Szalony mecz reprezentanta Polski w LM. Dostał mieszane oceny

Getty Images / Neville Williams/Aston Villa FC via Getty Images / Matty Cash
Getty Images / Neville Williams/Aston Villa FC via Getty Images / Matty Cash

Matty Cash pojawił się na boisku w 64. minucie wyjazdowego meczu Aston Villi z Club Brugge. Reprezentant Polski był bardzo widoczny w ofensywie - zdążył zarówno fatalnie skiksować, jak i wywalczyć rzut karny. Tak jego występ ocenili Anglicy.

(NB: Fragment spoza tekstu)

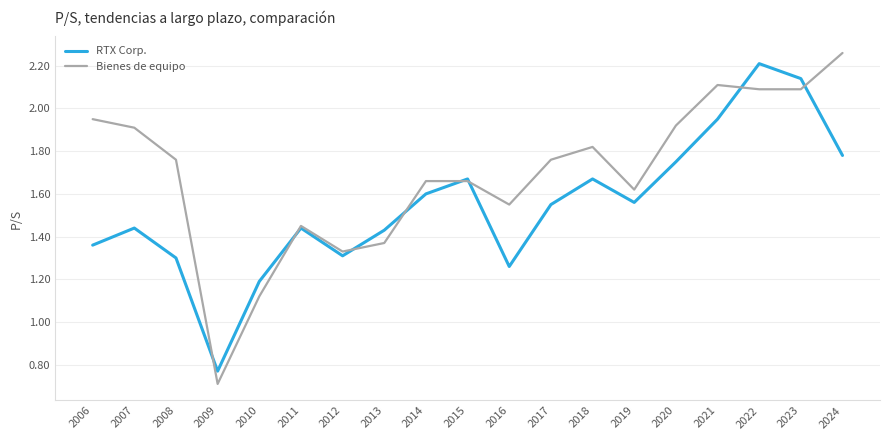

The RTX Corp. series shows 2.2 at 2022. True or false?

True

We wtorek Aston Villa zrobiła ważny krok w kierunku awansu do 1/4 finału Ligi Mistrzów. Drużyna prowadzona przez Unaia Emery'ego wygrała na wyjeździe 3:1 z Club Brugge. Rewanż odbędzie się w środę (12.03) na stadionie w Birmingham.

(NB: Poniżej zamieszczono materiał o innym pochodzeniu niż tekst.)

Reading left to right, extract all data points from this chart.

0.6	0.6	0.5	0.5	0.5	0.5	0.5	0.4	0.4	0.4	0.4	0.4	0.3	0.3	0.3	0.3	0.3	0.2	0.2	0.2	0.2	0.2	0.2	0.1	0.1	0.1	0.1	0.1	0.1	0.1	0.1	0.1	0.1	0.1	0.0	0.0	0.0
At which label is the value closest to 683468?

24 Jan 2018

Spotkanie w Brugii na ławce rezerwowych rozpoczął Matty Cash, który wrócił do kadry Aston Villi po dwóch meczach absencji. 27-latek pojawił się na boisku w 64. minucie, gdy zmienił Axela Disasiego.

ZOBACZ WIDEO: Problemy wielkich klubów w nowym formacie Ligi Mistrzów. "Wnioski zostaną wyciągnięte"

Reprezentant Polski od początku był widoczny pod bramką rywali. Cztery minuty po wejściu na plac gry powinien wpisać się na listę strzelców. Bramkarz Brugge Simon Mignolet przy stanie 1:1 odbił mocny strzał Marco Asensio. Cash miał okazję na dobitkę wolejem, jednak z bliska przeniósł piłkę wysoko nad bramką.

Lepiej zachował się w 86. minucie, gdy wykorzystał fatalny błąd Christosa Dzolisa we własnym polu karnym. Źle przyjął on piłkę, którą zdążył "dzióbnąć" Cash. Dzolis, próbując ratować sytuację, sfaulował reprezentanta Polski. Wywalczoną przez niego jedenastkę na trzeciego gola dla Aston Villi zamienił Asensio.

Angielskie media przeważnie dość pozytywnie oceniły występ Casha. Serwis goal.com przyznał mu "siódemkę" w dziesięciopunktowej skali. "Po wejściu na boisko popełnił błąd w obronie. Później wywalczył jednak dla swojej drużyny kluczowy rzut karny" - podsumowano.

Taką samą notę przyznało mu "Daily Mail" oraz lokalny serwis birminghammail.co.uk. "Cash wywalczył rzut karny pod koniec drugiej połowy, który pewnie wykorzystał Asensio" - pisze drugie z wymienionych źródeł. Z kolei serwis 90min.com ocenił występ Casha na 6,6.

Niektóre angielskie redakcje wytknęły jednak reprezentantowi Polski jego pudło z 68. minuty. "Zmarnował dobrą szansę z bliskiej odległości, strzelając wysoko i obok bramki. Poza tym nie był zbyt zaangażowany na prawej stronie" - napisał portal birminghamworld.uk, przyznając mu notę sześć.

Jeszcze surowszy był dla niego serwis astonvillanews.co.uk. Występ Casha został oceniony na pięć. "Miał jedną z najlepszych szans Villans w drugiej połowie, aby wyrównać. Nie trafił jednak w  bramkę, posyłając piłkę nad poprzeczką" - podsumowano. Niższą notę o jeden stopień w zespole Aston Villi otrzymał tylko bezproduktywny w tym meczu napastnik Ollie Watkins.